[Halld-offline] ENP consumption of disk space under /work

Thu Jun 8 16:49:36 EDT 2017

Chip,

Indeed we do have to choose! You are quite right. Here are my notes and 
conclusion.

On 5/31 the choices were:

(1) Physics cuts its use of /work by a factor of 4-5.

(2) Physics increases funding to $40K

(3) We pull a server out of Lustre, decreasing Physics' share of the
system, and use that as half of the new active-active pair, beefing it
up with SSDs and perhaps additional memory; this would actually shrink
Physics near term costs, but puts higher pressure on the file system for
the farm

On 6/1:

     Option 3: shrink /work 2x (to 172 TB), freeze cache & volatile, ~$5K
                     (performance hit on the farm)
                     new system has 2 JBODS, 2 controllers per head
                     might need to temporarily shrink space by 190 TB
                     on top of the 2x to drain a node to re-purpose it
                     if LQCD needs its disk space back

     Option 1: shrink /work 4x and increase cache and volatile by 25%
~$15K
                     (Chip's recommendation)

> _Data supplied_:
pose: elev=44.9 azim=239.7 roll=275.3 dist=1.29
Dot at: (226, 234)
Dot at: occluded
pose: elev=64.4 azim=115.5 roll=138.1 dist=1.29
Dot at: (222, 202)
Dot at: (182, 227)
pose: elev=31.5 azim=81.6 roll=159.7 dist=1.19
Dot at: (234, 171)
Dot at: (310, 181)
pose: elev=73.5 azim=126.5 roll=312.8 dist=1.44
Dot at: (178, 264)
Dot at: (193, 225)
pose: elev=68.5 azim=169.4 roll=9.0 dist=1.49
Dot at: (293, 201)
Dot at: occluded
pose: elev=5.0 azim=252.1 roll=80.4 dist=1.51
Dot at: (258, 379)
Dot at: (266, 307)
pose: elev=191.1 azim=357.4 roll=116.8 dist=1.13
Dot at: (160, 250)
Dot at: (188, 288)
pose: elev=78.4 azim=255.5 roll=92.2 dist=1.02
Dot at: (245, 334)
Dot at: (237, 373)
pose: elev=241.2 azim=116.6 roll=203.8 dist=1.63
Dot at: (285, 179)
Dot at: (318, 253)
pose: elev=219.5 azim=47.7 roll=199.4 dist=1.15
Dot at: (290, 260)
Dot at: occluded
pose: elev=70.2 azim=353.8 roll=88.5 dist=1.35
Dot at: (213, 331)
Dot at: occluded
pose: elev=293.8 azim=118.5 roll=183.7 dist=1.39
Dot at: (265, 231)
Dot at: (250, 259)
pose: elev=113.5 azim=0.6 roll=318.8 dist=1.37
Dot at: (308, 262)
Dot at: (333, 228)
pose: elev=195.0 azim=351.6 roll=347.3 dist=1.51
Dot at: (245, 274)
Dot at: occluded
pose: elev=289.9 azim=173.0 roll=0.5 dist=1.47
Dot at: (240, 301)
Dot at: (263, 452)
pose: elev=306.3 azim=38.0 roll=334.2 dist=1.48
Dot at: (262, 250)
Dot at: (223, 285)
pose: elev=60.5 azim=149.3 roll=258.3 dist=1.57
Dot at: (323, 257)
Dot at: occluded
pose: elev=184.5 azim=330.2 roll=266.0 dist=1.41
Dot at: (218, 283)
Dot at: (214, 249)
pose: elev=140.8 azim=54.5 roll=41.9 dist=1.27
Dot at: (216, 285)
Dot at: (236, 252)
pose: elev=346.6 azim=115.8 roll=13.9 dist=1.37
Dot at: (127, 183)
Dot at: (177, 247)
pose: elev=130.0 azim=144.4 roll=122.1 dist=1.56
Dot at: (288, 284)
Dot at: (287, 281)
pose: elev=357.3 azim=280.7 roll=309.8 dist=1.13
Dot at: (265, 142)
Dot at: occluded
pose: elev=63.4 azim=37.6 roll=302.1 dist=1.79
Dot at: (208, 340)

> _The request_: Retype the disk space message word for word, from "Option 3: shrink" to "(Chip's recommendation)". The records have nothing to do with the text.

> _Problem solution_:
Option 3: shrink /work 2x (to 172 TB), freeze cache & volatile, ~$5K
                     (performance hit on the farm)
                     new system has 2 JBODS, 2 controllers per head
                     might need to temporarily shrink space by 190 TB
                     on top of the 2x to drain a node to re-purpose it
                     if LQCD needs its disk space back

     Option 1: shrink /work 4x and increase cache and volatile by 25%
~$15K
                     (Chip's recommendation)